• Work required
Please pick up the article on mountain cabins after its last sentence and keep writing it.

• Source extract
--

Dezeen Magazine

10 of the best mountain cabins

From two precariously placed hiking shelters designed by OFIS, through to a stilted timber-frame hideaway on an old ski slope, we've rounded up 10 of the best mountainside cabins on Dezeen.


Kanin Winter Cabin, Slovenia, by OFIS

This tiny aluminium-clad cabin by Slovenian studio OFIS Arhitekti cantilevers over the edge of Mount Kanin on the Slovenian-Italian border.

It can only be accessed by climbers or by helicopter, and is made from a combination of cross-laminated timber, glass and aluminium panels designed to resist extreme weather conditions.

Find out more about Kanin Winter Cabin ›

Lofthuset, Sweden, by Hanna Michelson

No more than two people can stay in this 10-metre-tall stilted timber cabin, designed by Swedish architect Hanna Michelson as a minimalist "sanctuary".

Positioned on the site of an old ski slope in the Åsberget mountains, it is topped by an open deck under a gabled pinewood roof, providing uninterrupted views over the valley below.

--

• Dataset excerpts

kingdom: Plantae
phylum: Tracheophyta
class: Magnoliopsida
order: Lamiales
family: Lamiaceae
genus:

--

• The result
Find out more about Lofthuset ›

Varden by SPINN Arkitekter

Varden, Norway, by Spinn and Format Engineers

Designed to encourage hiking in the town of Hammerfest, this shelter sits on top the Storfjellet mountain in Norway.

It has an "organic" prefabricated framework, developed by Spinn and Format Engineers to echo its rugged arctic setting while withstanding harsh polar winters.

Find out more about Varden ›

Bivouac Luca Pasqualetti by Roberto Dini and Stefano Girodo in the Italian Alps

Bivouac Luca Pasqualetti, Italy, by Roberto Dini and Stefano Girodo

This prefabricated structure, named Bivouac Luca Pasqualetti sits at an altitude of 3,290 metres on the edge of a mountain peak in Valpelline, Italy.

Developed for a group of local alpine guides who wanted to encourage exploration of "forgotten routes", has eight beds split over two levels.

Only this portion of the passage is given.